Prior to her tenure of MOWAA, Borden held several public affairs and policy positions in the public sector, including deputy commissioner for policy and external affairs at the Social Security Administration and director of public affairs of the then-Office of Human Development Services within the U. S. Department of Health and Human Services. She also has been a successful small business owner.

Borden served as an advisory board member of the Sesame Street Food Insecurity Advisory Committee and on the American Society of Association Executive's (ASAE) Key Philanthropic Organizations Committee (KPOC), which she chaired in 2008 and 2009.  She has also been a member of the CEO advisory committee of ASAE, a member of the nonprofit advisory board, a member of the board of trustees of Alfred University and the board of directors of the Visiting Nurse Associations of  America.

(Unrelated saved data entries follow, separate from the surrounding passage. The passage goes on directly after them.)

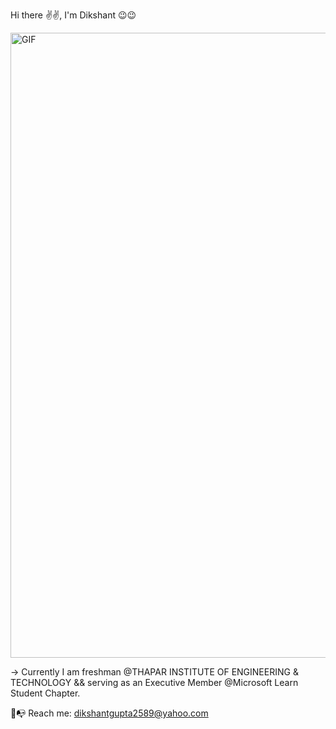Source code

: Hi there ✌✌, I'm Dikshant 😉😉

<img width='1000' alt="GIF" src="https://64.media.tumblr.com/139d5d4e053eba43345f0fc499d05aab/tumblr_o7vs1zNO341runoqyo9_540.gifv" align="center"/>

-> Currently I am freshman @THAPAR INSTITUTE OF ENGINEERING & TECHNOLOGY && serving as an Executive Member @Microsoft Learn Student Chapter.


📧📭 Reach me: dikshantgupta2589@yahoo.com
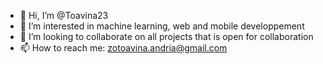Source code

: - 👋 Hi, I’m @Toavina23
- 👀 I’m interested in machine learning, web and mobile developpement
- 💞️ I’m looking to collaborate on all projects that is open for collaboration
- 📫 How to reach me: zotoavina.andria@gmail.com

<!---
Toavina23/Toavina23 is a ✨ special ✨ repository because its `README.md` (this file) appears on your GitHub profile.
You can click the Preview link to take a look at your changes.
--->
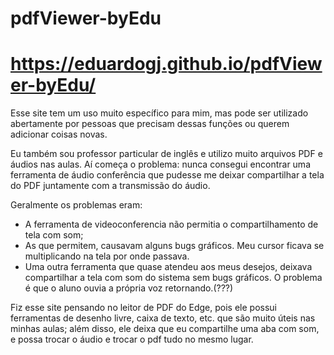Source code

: # pdfViewer-byEdu

# https://eduardogj.github.io/pdfViewer-byEdu/

Esse site tem um uso muito específico para mim, mas pode ser utilizado abertamente por pessoas que precisam dessas funções ou querem adicionar coisas novas.

Eu também sou professor particular de inglês e utilizo muito arquivos PDF e áudios nas aulas. Aí começa o problema: nunca consegui encontrar uma ferramenta de áudio conferência que pudesse me deixar compartilhar a tela do PDF juntamente com a transmissão do áudio.

Geralmente os problemas eram:
- A ferramenta de videoconferencia não permitia o compartilhamento de tela com som;
- As que permitem, causavam alguns bugs gráficos. Meu cursor ficava se multiplicando na tela por onde passava.
- Uma outra ferramenta que quase atendeu aos meus desejos, deixava compartilhar a tela com som do sistema sem bugs gráficos. O problema é que o aluno ouvia a própria voz retornando.(???)

Fiz esse site pensando no leitor de PDF do Edge, pois ele possui ferramentas de desenho livre, caixa de texto, etc. que são muito úteis nas minhas aulas; além disso, ele deixa que eu compartilhe uma aba com som, e possa trocar o áudio e trocar o pdf tudo no mesmo lugar.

Additionally, Borden has served on the faculty in the School of Graduate and Continuing Studies at Goucher College in Baltimore. Borden's work has earned her recognition in Who's Who in the Media and Communications and in the book “Everyday Heroes: 50 Americans Changing the World One Nonprofit at a Time”.

She earned her bachelor's degree from Alfred University, her master's degree from Adelphi University and pursued study through the John F. Kennedy School of Government of Harvard University.